ARLINGTON — With 7:05 left in the game and nursing a 10-point lead, Highland Park had the Ryan defense right where it wanted it — third-and-long.
It was the eleventh third-down try the Scots attempted on the night, and when wide receiver Caleb Saustad fell to the turf, his knee barely reached the first-down marker. It was the epitome of Ryan's third-down defensive woes.
Ryan defensive coordinator Shane Tolleson did his homework on Highland Park. He knew after watching film on the Scots that if the Raiders could put them in third-and-long, then they'd have a chance. Unfortunately, no matter the distance, third-and-long was exactly where Highland Park wanted the Ryan defense.
The Scots were faced with third down 14 times and converted on 10 of them. Of those 10 conversions, the average distance was 7 yards. Most teams would love to put the opponent in third-and-7 10 times, but not against the Scots.
Highland Park converted three more third downs before kneeling its way to a 45-35 victory against Ryan in a Class 5A Division I state semifinal on Friday at AT&T Stadium.
"We said all week that we needed to get them in third down," Tolleson said. "If we could get them in third-and-long, then we'd have a chance. I thought we did that, but hats off to [Highland Park quarterback John Stephen Jones] for making us miss and finding guys open down the field.
"They are the best in the state of Texas at the scramble drill, and I'm pretty sure they work it every day because they turned a long third down into a back-breaking first down."

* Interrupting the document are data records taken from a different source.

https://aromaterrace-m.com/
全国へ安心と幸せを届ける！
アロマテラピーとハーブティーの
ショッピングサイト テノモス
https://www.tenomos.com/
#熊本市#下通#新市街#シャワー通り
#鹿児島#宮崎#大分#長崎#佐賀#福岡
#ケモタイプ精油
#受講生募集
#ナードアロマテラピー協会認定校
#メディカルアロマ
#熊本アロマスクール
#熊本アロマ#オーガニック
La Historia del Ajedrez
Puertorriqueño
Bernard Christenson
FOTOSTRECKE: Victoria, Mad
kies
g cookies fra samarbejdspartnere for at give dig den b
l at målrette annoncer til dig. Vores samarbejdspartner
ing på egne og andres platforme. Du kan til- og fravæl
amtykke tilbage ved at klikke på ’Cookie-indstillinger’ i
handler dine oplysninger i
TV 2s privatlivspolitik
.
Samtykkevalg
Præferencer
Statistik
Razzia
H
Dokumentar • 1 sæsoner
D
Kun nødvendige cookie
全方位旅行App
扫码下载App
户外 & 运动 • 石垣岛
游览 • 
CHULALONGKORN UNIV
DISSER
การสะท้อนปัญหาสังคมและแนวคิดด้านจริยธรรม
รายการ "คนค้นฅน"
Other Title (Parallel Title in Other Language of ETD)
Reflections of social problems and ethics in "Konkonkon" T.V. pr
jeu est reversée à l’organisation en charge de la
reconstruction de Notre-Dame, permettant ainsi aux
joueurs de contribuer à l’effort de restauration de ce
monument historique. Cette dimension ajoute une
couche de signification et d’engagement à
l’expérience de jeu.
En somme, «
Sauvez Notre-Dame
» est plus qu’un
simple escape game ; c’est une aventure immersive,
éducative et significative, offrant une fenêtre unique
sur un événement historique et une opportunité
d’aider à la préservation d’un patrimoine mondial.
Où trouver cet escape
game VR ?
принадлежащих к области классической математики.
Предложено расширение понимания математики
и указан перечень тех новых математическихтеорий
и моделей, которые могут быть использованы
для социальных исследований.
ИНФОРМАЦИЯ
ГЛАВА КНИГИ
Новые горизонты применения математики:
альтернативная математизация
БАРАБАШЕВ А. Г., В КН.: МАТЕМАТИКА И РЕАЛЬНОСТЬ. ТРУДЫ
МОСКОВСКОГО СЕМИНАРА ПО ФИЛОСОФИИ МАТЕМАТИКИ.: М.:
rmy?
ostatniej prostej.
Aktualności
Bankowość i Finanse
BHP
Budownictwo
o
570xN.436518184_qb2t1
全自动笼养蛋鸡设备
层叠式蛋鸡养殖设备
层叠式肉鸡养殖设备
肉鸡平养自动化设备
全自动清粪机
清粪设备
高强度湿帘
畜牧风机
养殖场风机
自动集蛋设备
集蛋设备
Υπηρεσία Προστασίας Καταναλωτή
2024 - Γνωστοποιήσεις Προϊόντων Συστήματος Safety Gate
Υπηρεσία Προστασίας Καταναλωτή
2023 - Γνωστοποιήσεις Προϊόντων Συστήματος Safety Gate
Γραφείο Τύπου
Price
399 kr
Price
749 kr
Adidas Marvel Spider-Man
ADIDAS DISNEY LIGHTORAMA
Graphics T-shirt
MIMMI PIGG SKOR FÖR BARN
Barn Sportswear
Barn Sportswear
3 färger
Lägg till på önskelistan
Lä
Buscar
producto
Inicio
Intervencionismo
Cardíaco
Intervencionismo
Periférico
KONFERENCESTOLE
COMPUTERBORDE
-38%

Just when Jones looked to be bottled up in the backfield, he'd slip away from a Ryan defender and find a wide-open receiver downfield to extend the drive.
The Scots punted on their opening possession. After that, they sent their punt team out only once more for the rest of the game — to run a fake punt they converted on.
"We can't win if we make any team punt one time," Tolleson said. "I came in with a goal to make them punt four times, twice per half. We had a lot of situations, but at the end of the day, we didn't make the plays we needed to."
Ryan's storied defense lost nine seniors a year ago. Tolleson said nobody in the state gave the 2017 defense a chance.
This year's defense held teams to an average of 20 points per game, three points more than last season's squad.
"Losing nine guys on defense last year, nobody gave this upcoming defense a shot," Tolleson said. "We weren't even picked to make it this far. Those seniors stepped up and took it as a challenge with a chip on their shoulders. My hat goes off to our entire defensive unit because they never quit on us."